[Collected data]
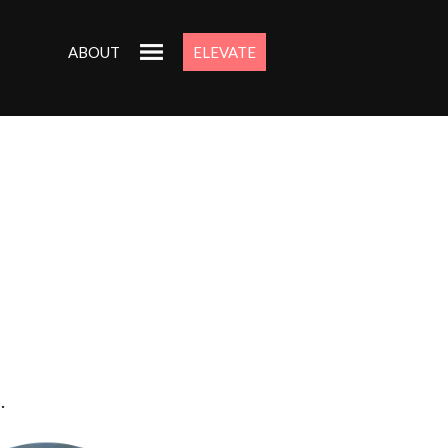
ABOUT
ELEVATE
.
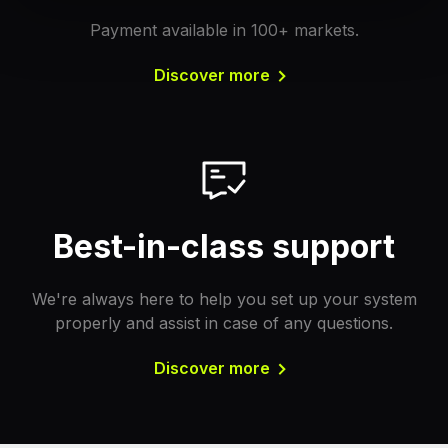
Payment available in 100+ markets.
Discover more
Best-in-class support
We're always here to help you set up your system
properly and assist in case of any questions.
Discover more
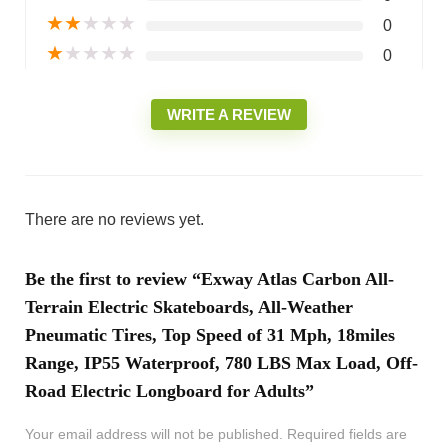
★
★
★
★
★
0
★
★
★
★
★
0
WRITE A REVIEW
There are no reviews yet.
Be the first to review “Exway Atlas Carbon All-
Terrain Electric Skateboards, All-Weather
Pneumatic Tires, Top Speed of 31 Mph, 18miles
Range, IP55 Waterproof, 780 LBS Max Load, Off-
Road Electric Longboard for Adults”
Your email address will not be published.
Required fields are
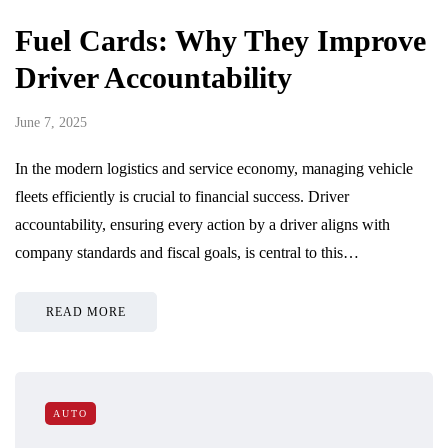
Fuel Cards: Why They Improve
Driver Accountability
June 7, 2025
In the modern logistics and service economy, managing vehicle
fleets efficiently is crucial to financial success. Driver
accountability, ensuring every action by a driver aligns with
company standards and fiscal goals, is central to this…
READ MORE
AUTO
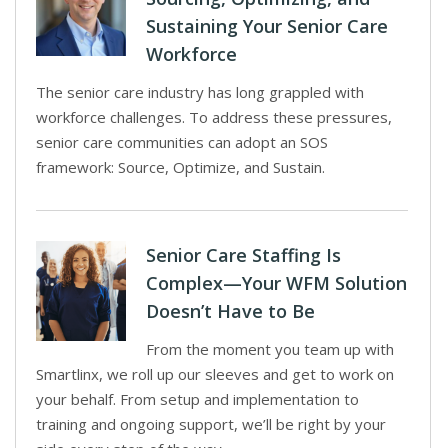
Sustaining Your Senior Care
Workforce
The senior care industry has long grappled with
workforce challenges. To address these pressures,
senior care communities can adopt an SOS
framework: Source, Optimize, and Sustain.
Senior Care Staffing Is
Complex—Your WFM Solution
Doesn’t Have to Be
From the moment you team up with
Smartlinx, we roll up our sleeves and get to work on
your behalf. From setup and implementation to
training and ongoing support, we’ll be right by your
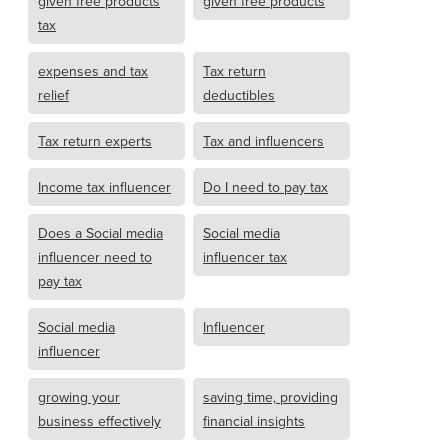
given free products
given free products
tax
expenses and tax
Tax return
relief
deductibles
Tax return experts
Tax and influencers
Income tax influencer
Do I need to pay tax
Does a Social media
Social media
influencer need to
influencer tax
pay tax
Social media
Influencer
influencer
growing your
saving time, providing
business effectively
financial insights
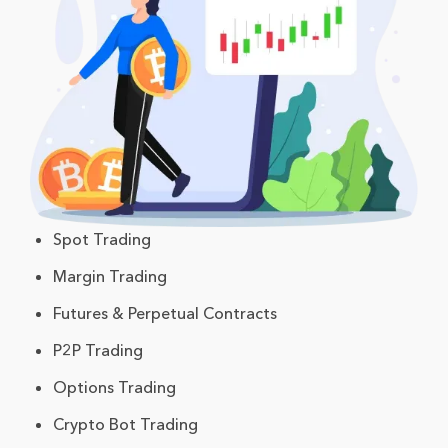
Spot Trading
Margin Trading
Futures & Perpetual Contracts
P2P Trading
Options Trading
Crypto Bot Trading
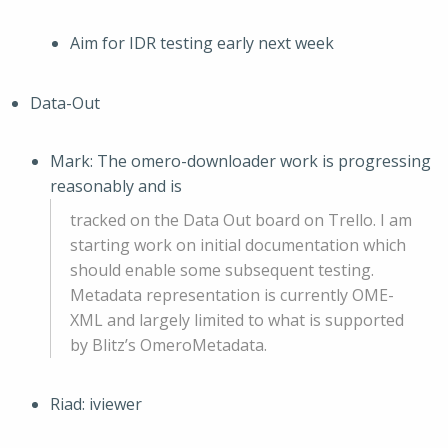
Aim for IDR testing early next week
Data-Out
Mark: The omero-downloader work is progressing
reasonably and is
tracked on the Data Out board on Trello. I am
starting work on initial documentation which
should enable some subsequent testing.
Metadata representation is currently OME-
XML and largely limited to what is supported
by Blitz’s OmeroMetadata.
Riad: iviewer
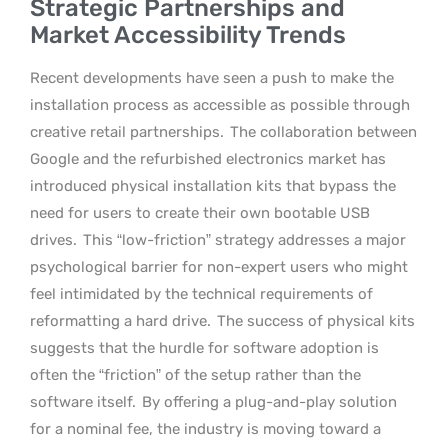
Strategic Partnerships and
Market Accessibility Trends
Recent developments have seen a push to make the
installation process as accessible as possible through
creative retail partnerships.
The collaboration between
Google and the refurbished electronics market has
introduced physical installation kits that bypass the
need for users to create their own bootable USB
drives.
This “low-friction” strategy addresses a major
psychological barrier for non-expert users who might
feel intimidated by the technical requirements of
reformatting a hard drive.
The success of physical kits
suggests that the hurdle for software adoption is
often the “friction” of the setup rather than the
software itself.
By offering a plug-and-play solution
for a nominal fee, the industry is moving toward a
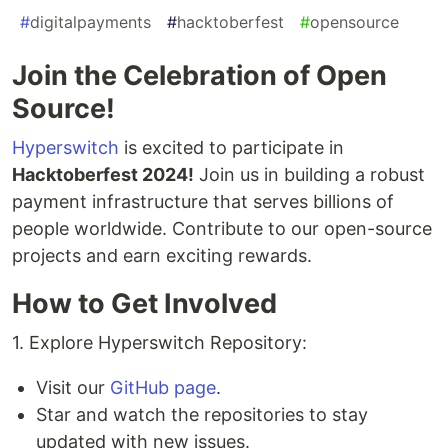
#
digitalpayments
#
hacktoberfest
#
opensource
Join the Celebration of Open
Source!
Hyperswitch
is excited to participate in
Hacktoberfest 2024!
Join us in building a robust
payment infrastructure that serves billions of
people worldwide. Contribute to our open-source
projects and earn exciting rewards.
How to Get Involved
1. Explore Hyperswitch Repository:
Visit our
GitHub page
.
Star and watch the repositories to stay
updated with new issues.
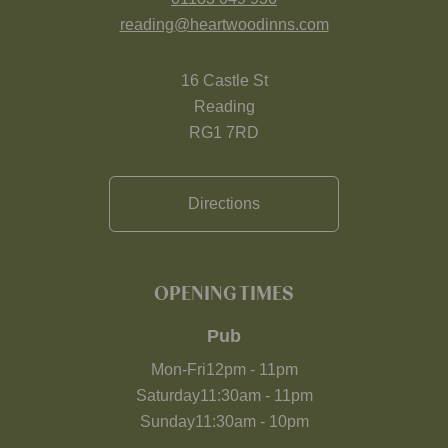
reading@heartwoodinns.com
16 Castle St
Reading
RG1 7RD
Directions
OPENING TIMES
Pub
Mon-Fri
12pm
-
11pm
Saturday
11:30am
-
11pm
Sunday
11:30am
-
10pm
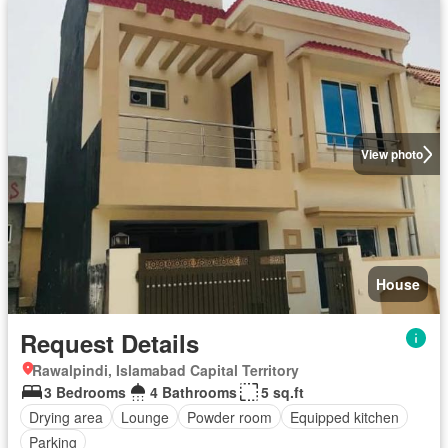
View photo
House
Request Details
Rawalpindi, Islamabad Capital Territory
3 Bedrooms
4 Bathrooms
5 sq.ft
Drying area
Lounge
Powder room
Equipped kitchen
Parking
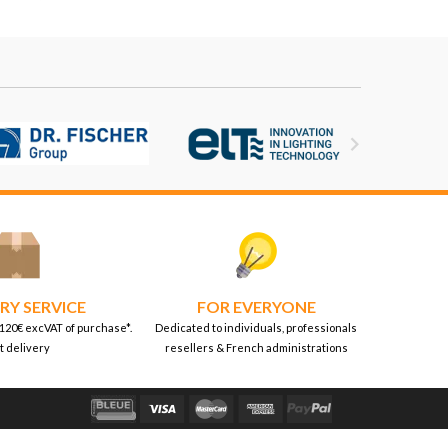

RY SERVICE
FOR EVERYONE
 120€ excVAT of purchase*.
Dedicated to individuals, professionals
t delivery
resellers & French administrations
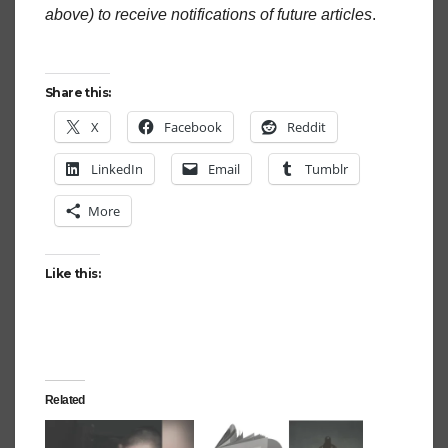
above) to receive notifications of future articles
.
Share this:
X
Facebook
Reddit
LinkedIn
Email
Tumblr
More
Like this:
Related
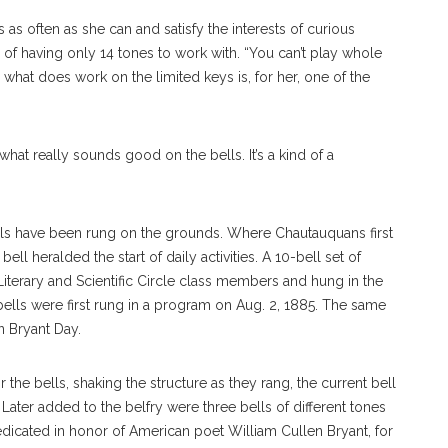
s often as she can and satisfy the interests of curious
 of having only 14 tones to work with. “You can’t play whole
 what does work on the limited keys is, for her, one of the
what really sounds good on the bells. It’s a kind of a
ells have been rung on the grounds. Where Chautauquans first
ell heralded the start of daily activities. A 10-bell set of
terary and Scientific Circle class members and hung in the
 bells were first rung in a program on Aug. 2, 1885. The same
n Bryant Day.
the bells, shaking the structure as they rang, the current bell
Later added to the belfry were three bells of different tones
edicated in honor of American poet William Cullen Bryant, for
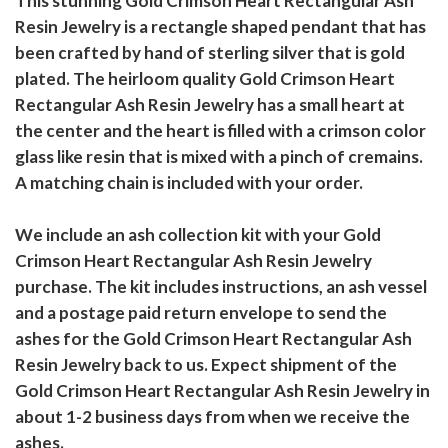
This stunning Gold Crimson Heart Rectangular Ash
Resin Jewelry is a rectangle shaped pendant that has
been crafted by hand of sterling silver that is gold
plated. The heirloom quality Gold Crimson Heart
Rectangular Ash Resin Jewelry has a small heart at
the center and the heart is filled with a crimson color
glass like resin that is mixed with a pinch of cremains.
A matching chain is included with your order.
We include an ash collection kit with your Gold
Crimson Heart Rectangular Ash Resin Jewelry
purchase. The kit includes instructions, an ash vessel
and a postage paid return envelope to send the
ashes for the Gold Crimson Heart Rectangular Ash
Resin Jewelry back to us. Expect shipment of the
Gold Crimson Heart Rectangular Ash Resin Jewelry in
about 1-2 business days from when we receive the
ashes.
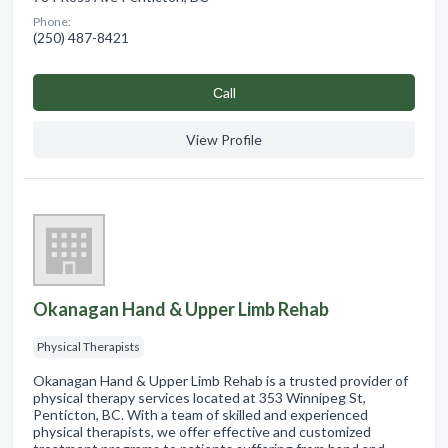
Phone:
(250) 487-8421
Сall
View Profile
Okanagan Hand & Upper Limb Rehab
Physical Therapists
Okanagan Hand & Upper Limb Rehab is a trusted provider of
physical therapy services located at 353 Winnipeg St,
Penticton, BC. With a team of skilled and experienced
physical therapists, we offer effective and customized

§ What is needed: Begin at the first line of the entries and end at the line containing "reasonably and is": write out each line exactly, skipping pictures.

§ Problem solution:
ABOUT
ELEVATE
.
Payment available in 100+ markets.
Discover more
Best-in-class support
We're always here to help you set up your system
properly and assist in case of any questions.
Discover more
★
★
★
★
★
0
★
★
★
★
★
0
WRITE A REVIEW
There are no reviews yet.
Be the first to review “Exway Atlas Carbon All-
Terrain Electric Skateboards, All-Weather
Pneumatic Tires, Top Speed of 31 Mph, 18miles
Range, IP55 Waterproof, 780 LBS Max Load, Off-
Road Electric Longboard for Adults”
Your email address will not be published.
Required fields are
Fuel Cards: Why They Improve
Driver Accountability
June 7, 2025
In the modern logistics and service economy, managing vehicle
fleets efficiently is crucial to financial success. Driver
accountability, ensuring every action by a driver aligns with
company standards and fiscal goals, is central to this…
READ MORE
AUTO
Sustaining Your Senior Care
Workforce
The senior care industry has long grappled with
workforce challenges. To address these pressures,
senior care communities can adopt an SOS
framework: Source, Optimize, and Sustain.
Senior Care Staffing Is
Complex—Your WFM Solution
Doesn’t Have to Be
From the moment you team up with
Smartlinx, we roll up our sleeves and get to work on
your behalf. From setup and implementation to
training and ongoing support, we’ll be right by your
given free products
given free products
tax
expenses and tax
Tax return
relief
deductibles
Tax return experts
Tax and influencers
Income tax influencer
Do I need to pay tax
Does a Social media
Social media
influencer need to
influencer tax
pay tax
Social media
Influencer
influencer
growing your
saving time, providing
business effectively
financial insights
Spot Trading
Margin Trading
Futures & Perpetual Contracts
P2P Trading
Options Trading
Crypto Bot Trading
Aim for IDR testing early next week
Data-Out
Mark: The omero-downloader work is progressing
reasonably and is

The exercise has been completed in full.